* **How to complete this task**: Transcribe every line of text in the listing below character for character, leaving the pictures out of your answer.

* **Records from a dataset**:
*****

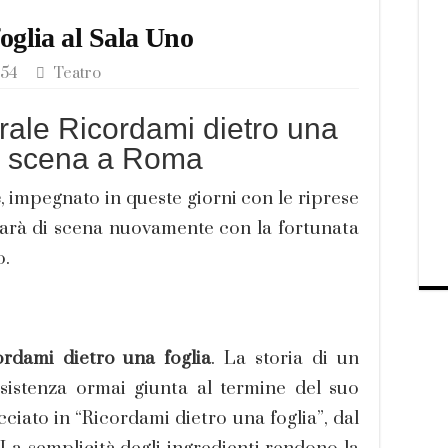
oglia al Sala Uno
:54
Teatro
trale Ricordami dietro una
in scena a Roma
e
, impegnato in queste giorni con le riprese
 sarà di scena nuovamente con la fortunata
o.
ordami dietro una foglia
. La storia di un
esistenza ormai giunta al termine del suo
acciato in “Ricordami dietro una foglia”, dal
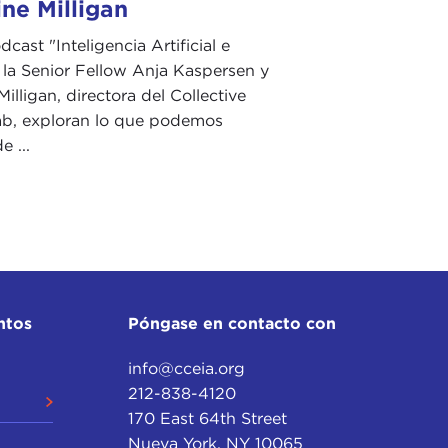
ne Milligan
cast "Inteligencia Artificial e
 la Senior Fellow Anja Kaspersen y
illigan, directora del Collective
b, exploran lo que podemos
 ...
ntos
Póngase en contacto con
info@cceia.org
212-838-4120
170 East 64th Street
Nueva York, NY 10065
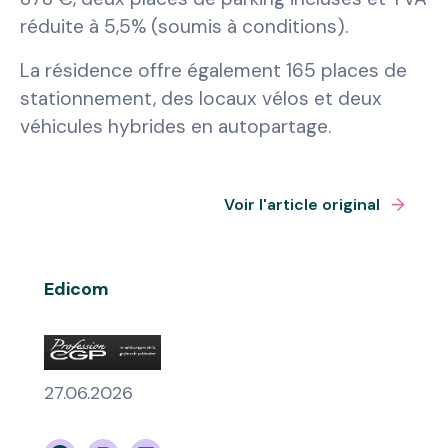
réduite à 5,5% (soumis à conditions).
La résidence offre également 165 places de
stationnement, des locaux vélos et deux
véhicules hybrides en autopartage.
Voir l'article original
Edicom
27.06.2026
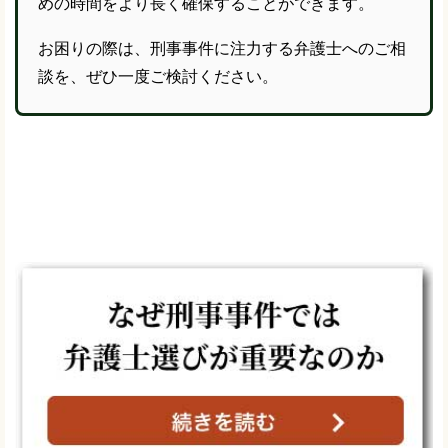
めの時間をより長く確保することができます。
お困りの際は、刑事事件に注力する弁護士へのご相
談を、ぜひ一度ご検討ください。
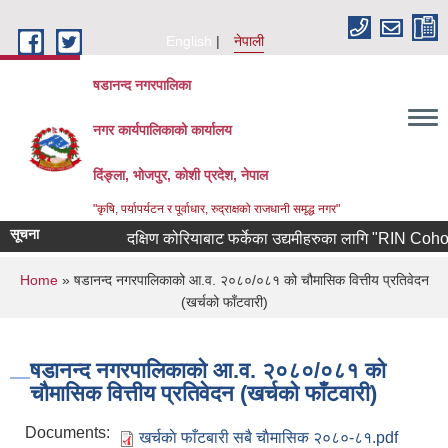
Skip to main content
English
नेपाली
षडानन्द नगरपालिका
नगर कार्यपालिकाको कार्यालय
दिंङ्ला, भोजपुर, कोशी प्रदेश, नेपाल
"कृषि, पर्यापर्यटन र पूर्वाधार, रुद्राक्षको राजधानी समृद्ध नगर"
सूचना
दक्षिण कोरियाबाट फर्केका उद्यमीहरुका लागि "RIN Cohort lll"
You are here
Home
» षडानन्द नगरपालिकाको आ.व. २०८०/०८१ को चौमासिक वित्तीय प्रतिवेदन
(खर्चको फाँटवारी)
षडानन्द नगरपालिकाको आ.व. २०८०/०८१ को
चौमासिक वित्तीय प्रतिवेदन (खर्चको फाँटवारी)
Documents:
खर्चकाे फाँटबारी सबै चाैमासिक २०८०-८१.pdf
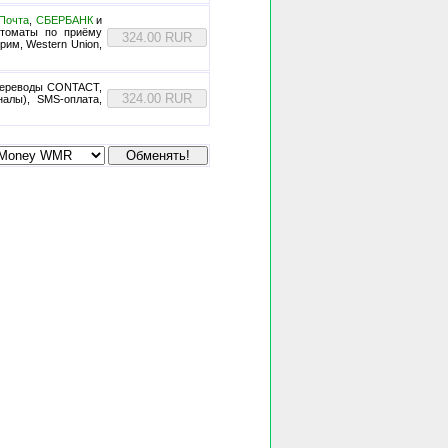
Почта
,
СБЕРБАНК
и
втоматы по приёму
им, Western Union,
переводы CONTACT,
алы), SMS-оплата,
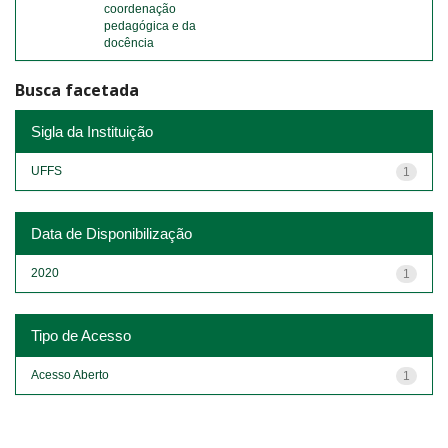
coordenação
pedagógica e da
docência
Busca facetada
Sigla da Instituição
UFFS
1
Data de Disponibilização
2020
1
Tipo de Acesso
Acesso Aberto
1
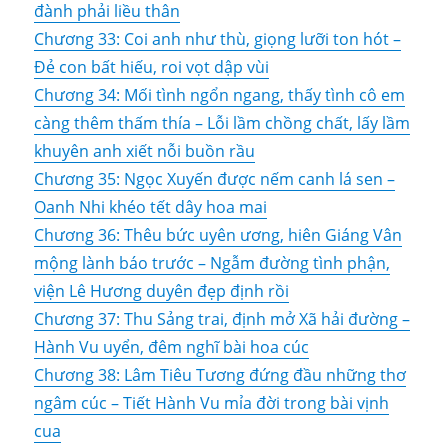
đành phải liều thân
Chương 33: Coi anh như thù, giọng lưỡi ton hót –
Đẻ con bất hiếu, roi vọt dập vùi
Chương 34: Mối tình ngổn ngang, thấy tình cô em
càng thêm thấm thía – Lỗi lầm chồng chất, lấy lầm
khuyên anh xiết nỗi buồn rầu
Chương 35: Ngọc Xuyến được nếm canh lá sen –
Oanh Nhi khéo tết dây hoa mai
Chương 36: Thêu bức uyên ương, hiên Giáng Vân
mộng lành báo trước – Ngẫm đường tình phận,
viện Lê Hương duyên đẹp định rồi
Chương 37: Thu Sảng trai, định mở Xã hải đường –
Hành Vu uyển, đêm nghĩ bài hoa cúc
Chương 38: Lâm Tiêu Tương đứng đầu những thơ
ngâm cúc – Tiết Hành Vu mỉa đời trong bài vịnh
cua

*****

* **Answer space**:
oglia al Sala Uno
:54
Teatro
trale Ricordami dietro una
in scena a Roma
e
, impegnato in queste giorni con le riprese
 sarà di scena nuovamente con la fortunata
o.
ordami dietro una foglia
. La storia di un
esistenza ormai giunta al termine del suo
acciato in “Ricordami dietro una foglia”, dal
ne Milligan
cast "Inteligencia Artificial e
 la Senior Fellow Anja Kaspersen y
illigan, directora del Collective
b, exploran lo que podemos
 ...
ntos
Póngase en contacto con
info@cceia.org
212-838-4120
170 East 64th Street
Nueva York, NY 10065
réduite à 5,5% (soumis à conditions).
La résidence offre également 165 places de
stationnement, des locaux vélos et deux
véhicules hybrides en autopartage.
Voir l'article original
Edicom
27.06.2026
めの時間をより長く確保することができます。
お困りの際は、刑事事件に注力する弁護士へのご相
談を、ぜひ一度ご検討ください。
Skip to main content
English
नेपाली
षडानन्द नगरपालिका
नगर कार्यपालिकाको कार्यालय
दिंङ्ला, भोजपुर, कोशी प्रदेश, नेपाल
"कृषि, पर्यापर्यटन र पूर्वाधार, रुद्राक्षको राजधानी समृद्ध नगर"
सूचना
दक्षिण कोरियाबाट फर्केका उद्यमीहरुका लागि "RIN Cohort lll"
You are here
Home
» षडानन्द नगरपालिकाको आ.व. २०८०/०८१ को चौमासिक वित्तीय प्रतिवेदन
(खर्चको फाँटवारी)
षडानन्द नगरपालिकाको आ.व. २०८०/०८१ को
चौमासिक वित्तीय प्रतिवेदन (खर्चको फाँटवारी)
Documents:
खर्चकाे फाँटबारी सबै चाैमासिक २०८०-८१.pdf
Почта
,
СБЕРБАНК
и
втоматы по приёму
им, Western Union,
переводы CONTACT,
алы), SMS-оплата,
coordenação
pedagógica e da
docência
Busca facetada
Sigla da Instituição
UFFS
1
Data de Disponibilização
2020
1
Tipo de Acesso
Acesso Aberto
1
đành phải liều thân
Chương 33: Coi anh như thù, giọng lưỡi ton hót –
Đẻ con bất hiếu, roi vọt dập vùi
Chương 34: Mối tình ngổn ngang, thấy tình cô em
càng thêm thấm thía – Lỗi lầm chồng chất, lấy lầm
khuyên anh xiết nỗi buồn rầu
Chương 35: Ngọc Xuyến được nếm canh lá sen –
Oanh Nhi khéo tết dây hoa mai
Chương 36: Thêu bức uyên ương, hiên Giáng Vân
mộng lành báo trước – Ngẫm đường tình phận,
viện Lê Hương duyên đẹp định rồi
Chương 37: Thu Sảng trai, định mở Xã hải đường –
Hành Vu uyển, đêm nghĩ bài hoa cúc
Chương 38: Lâm Tiêu Tương đứng đầu những thơ
ngâm cúc – Tiết Hành Vu mỉa đời trong bài vịnh
cua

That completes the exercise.